Andere wiederum befürworten die Beibehaltung einer Regelung, die dazu beigetragen hat, Stadien zu füllen und ein unvergessliches Spieltagserlebnis zu schaffen. Watzke erklärte gegenüber SportBild, er wolle niemals sehen, wie deutsche Fans „gemolken“ werden, „wie es in England geschieht“. Die emotionale Bedeutung des Fußballs zeigt sich auch an der regen Diskussion um das WM heute 20 Uhr oder andere wichtige Spiele, bei denen die Fans stets im Mittelpunkt stehen.
Internationaler Vergleich und Lob
Das Lob für die Regel kommt nicht nur aus Deutschland. Bei der Eröffnung des 41. DFB-Bundestages im Jahr 2013 hob der damalige UEFA-Präsident Michel Platini das Bundesliga-Modell als goldenen Standard hervor: „Während der Rest Europas langweilige Ligen, halb leere Stadien und Vereine am Rande des Bankrotts hat, ist der deutsche Fußball in bemerkenswerter Gesundheit.“
Ein Jahrzehnt später bewahrheitet sich diese Aussage immer noch. Während Nachrichten über wirtschaftliche Probleme und Financial Fair Play-Sanktionen in anderen europäischen Ligen häufig sind, sind Diskussionen über finanzielle Schwierigkeiten oder Verstöße gegen das Financial Fair Play in Deutschland praktisch nicht existent. Die 50+1-Regel ist somit nicht nur ein Modell für Stabilität, sondern auch für eine nachhaltige Entwicklung des Fußballs im Interesse seiner wahren Eigentümer: der Fans.
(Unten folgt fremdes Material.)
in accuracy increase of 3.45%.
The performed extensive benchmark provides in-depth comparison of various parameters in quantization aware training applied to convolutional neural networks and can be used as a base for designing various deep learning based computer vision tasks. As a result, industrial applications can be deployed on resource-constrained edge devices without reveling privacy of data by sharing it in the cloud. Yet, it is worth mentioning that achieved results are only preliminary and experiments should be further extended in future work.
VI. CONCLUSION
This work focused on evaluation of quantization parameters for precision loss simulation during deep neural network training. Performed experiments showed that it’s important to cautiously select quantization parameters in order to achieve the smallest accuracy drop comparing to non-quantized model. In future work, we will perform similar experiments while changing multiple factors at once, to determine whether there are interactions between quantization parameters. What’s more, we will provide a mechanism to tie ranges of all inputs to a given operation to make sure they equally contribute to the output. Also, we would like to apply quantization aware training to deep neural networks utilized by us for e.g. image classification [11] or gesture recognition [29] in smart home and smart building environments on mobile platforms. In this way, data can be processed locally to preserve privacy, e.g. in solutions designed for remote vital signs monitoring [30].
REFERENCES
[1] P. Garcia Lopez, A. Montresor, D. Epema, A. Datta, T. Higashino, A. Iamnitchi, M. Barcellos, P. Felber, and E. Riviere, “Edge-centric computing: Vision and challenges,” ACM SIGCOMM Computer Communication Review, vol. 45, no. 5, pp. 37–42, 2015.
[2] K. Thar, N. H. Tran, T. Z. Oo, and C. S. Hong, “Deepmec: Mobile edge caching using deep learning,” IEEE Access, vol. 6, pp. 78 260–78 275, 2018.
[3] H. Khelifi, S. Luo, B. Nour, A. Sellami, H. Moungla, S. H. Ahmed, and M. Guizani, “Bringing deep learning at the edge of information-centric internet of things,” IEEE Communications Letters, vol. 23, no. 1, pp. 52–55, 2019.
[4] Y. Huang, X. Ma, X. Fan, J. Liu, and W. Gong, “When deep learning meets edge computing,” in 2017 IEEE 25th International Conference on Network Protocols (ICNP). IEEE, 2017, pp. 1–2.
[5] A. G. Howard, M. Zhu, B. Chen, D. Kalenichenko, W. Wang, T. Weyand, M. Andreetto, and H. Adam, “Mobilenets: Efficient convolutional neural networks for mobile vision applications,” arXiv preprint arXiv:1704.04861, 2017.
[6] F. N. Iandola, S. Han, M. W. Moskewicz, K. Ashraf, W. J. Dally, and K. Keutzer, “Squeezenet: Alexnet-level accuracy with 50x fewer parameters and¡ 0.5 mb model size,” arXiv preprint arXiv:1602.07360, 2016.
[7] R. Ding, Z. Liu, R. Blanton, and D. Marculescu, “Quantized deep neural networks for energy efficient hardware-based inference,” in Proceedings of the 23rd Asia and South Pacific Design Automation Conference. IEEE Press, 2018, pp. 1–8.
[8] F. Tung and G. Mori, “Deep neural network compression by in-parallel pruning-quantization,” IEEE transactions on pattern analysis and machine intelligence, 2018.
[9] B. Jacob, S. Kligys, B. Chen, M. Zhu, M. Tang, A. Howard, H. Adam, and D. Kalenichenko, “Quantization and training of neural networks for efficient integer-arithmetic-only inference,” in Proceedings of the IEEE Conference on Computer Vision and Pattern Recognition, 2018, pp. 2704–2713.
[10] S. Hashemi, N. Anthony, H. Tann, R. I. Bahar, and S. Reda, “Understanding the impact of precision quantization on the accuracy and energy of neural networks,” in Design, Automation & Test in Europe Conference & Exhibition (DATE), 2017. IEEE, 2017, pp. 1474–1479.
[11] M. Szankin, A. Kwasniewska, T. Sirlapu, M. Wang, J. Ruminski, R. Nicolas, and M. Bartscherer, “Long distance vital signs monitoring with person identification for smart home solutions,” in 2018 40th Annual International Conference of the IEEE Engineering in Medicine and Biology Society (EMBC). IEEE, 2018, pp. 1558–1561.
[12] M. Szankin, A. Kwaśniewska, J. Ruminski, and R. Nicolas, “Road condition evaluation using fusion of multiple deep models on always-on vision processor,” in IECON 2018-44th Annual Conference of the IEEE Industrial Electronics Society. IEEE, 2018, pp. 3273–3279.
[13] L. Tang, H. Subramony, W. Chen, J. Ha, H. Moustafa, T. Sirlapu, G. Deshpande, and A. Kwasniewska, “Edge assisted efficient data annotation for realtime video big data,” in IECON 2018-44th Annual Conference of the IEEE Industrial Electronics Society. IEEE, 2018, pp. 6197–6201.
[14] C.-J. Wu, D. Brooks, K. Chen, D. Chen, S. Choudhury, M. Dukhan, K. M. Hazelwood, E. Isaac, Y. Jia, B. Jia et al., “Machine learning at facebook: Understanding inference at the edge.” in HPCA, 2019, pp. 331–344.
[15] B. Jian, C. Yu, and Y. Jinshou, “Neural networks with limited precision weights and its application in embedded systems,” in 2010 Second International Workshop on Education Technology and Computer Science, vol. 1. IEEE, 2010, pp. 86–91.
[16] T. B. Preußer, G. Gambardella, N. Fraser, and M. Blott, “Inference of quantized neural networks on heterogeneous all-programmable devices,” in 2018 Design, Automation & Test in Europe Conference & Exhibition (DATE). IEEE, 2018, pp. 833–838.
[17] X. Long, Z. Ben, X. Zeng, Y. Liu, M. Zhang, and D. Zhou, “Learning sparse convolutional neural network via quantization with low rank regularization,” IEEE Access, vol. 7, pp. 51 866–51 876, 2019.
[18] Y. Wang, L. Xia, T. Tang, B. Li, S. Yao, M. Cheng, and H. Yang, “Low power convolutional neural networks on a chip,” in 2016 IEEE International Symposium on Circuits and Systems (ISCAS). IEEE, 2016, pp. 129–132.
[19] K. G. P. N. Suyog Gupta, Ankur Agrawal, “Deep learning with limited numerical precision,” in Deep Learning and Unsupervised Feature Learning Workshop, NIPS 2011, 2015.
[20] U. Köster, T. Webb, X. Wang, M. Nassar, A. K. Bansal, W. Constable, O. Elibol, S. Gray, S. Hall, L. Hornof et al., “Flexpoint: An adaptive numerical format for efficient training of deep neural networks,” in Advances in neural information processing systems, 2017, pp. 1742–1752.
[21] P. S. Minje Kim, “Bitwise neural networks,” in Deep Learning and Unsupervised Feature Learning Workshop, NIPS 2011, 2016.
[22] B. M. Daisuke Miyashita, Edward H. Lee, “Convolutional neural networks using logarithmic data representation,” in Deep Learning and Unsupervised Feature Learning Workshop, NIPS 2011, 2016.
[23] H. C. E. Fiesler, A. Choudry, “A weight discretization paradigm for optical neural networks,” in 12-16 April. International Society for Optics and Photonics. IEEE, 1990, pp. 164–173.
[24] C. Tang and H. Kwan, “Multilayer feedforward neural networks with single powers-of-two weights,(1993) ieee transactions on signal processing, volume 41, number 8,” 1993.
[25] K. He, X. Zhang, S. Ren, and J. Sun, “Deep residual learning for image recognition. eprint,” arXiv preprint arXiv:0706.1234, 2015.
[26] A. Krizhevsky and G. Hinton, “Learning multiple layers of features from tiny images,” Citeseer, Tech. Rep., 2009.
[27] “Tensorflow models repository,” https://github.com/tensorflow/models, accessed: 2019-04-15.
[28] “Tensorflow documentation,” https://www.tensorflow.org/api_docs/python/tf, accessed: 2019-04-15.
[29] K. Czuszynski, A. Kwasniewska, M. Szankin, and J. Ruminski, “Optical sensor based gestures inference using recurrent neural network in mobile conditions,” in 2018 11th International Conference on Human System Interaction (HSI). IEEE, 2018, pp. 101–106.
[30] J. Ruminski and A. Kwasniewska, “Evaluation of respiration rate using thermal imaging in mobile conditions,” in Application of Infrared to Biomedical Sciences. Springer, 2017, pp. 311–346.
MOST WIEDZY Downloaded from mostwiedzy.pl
Eine weite Aufnahme eines gefüllten Fußballstadions, das eine lebendige Atmosphäre zeigt
Fazit
Die 50+1-Regel ist mehr als nur eine rechtliche Vorschrift; sie ist ein fundamentaler Pfeiler, der die einzigartige Fankultur und die finanzielle Stabilität des deutschen Fußballs schützt. Sie stellt sicher, dass die Seele des Sports – die Mitglieder und Fans – im Mittelpunkt steht und nicht die Gewinninteressen externer Investoren. Während die Debatte über ihre Zukunft weitergeht, zeigt sich immer wieder, dass diese Regelung maßgeblich dazu beiträgt, den deutschen Fußball authentisch, zugänglich und wettbewerbsfähig zu halten.
Für alle, die den echten Fußball erleben möchten, abseits von aufgeblähten Preisen und entfremdeter Fankultur, bietet Deutschland eine einzigartige Erfahrung. Entdecken Sie selbst, warum die 50+1-Regel den deutschen Fußball zu einem Vorbild für viele macht und besuchen Sie ein Spiel in Deutschland, um die besondere Atmosphäre hautnah zu erleben!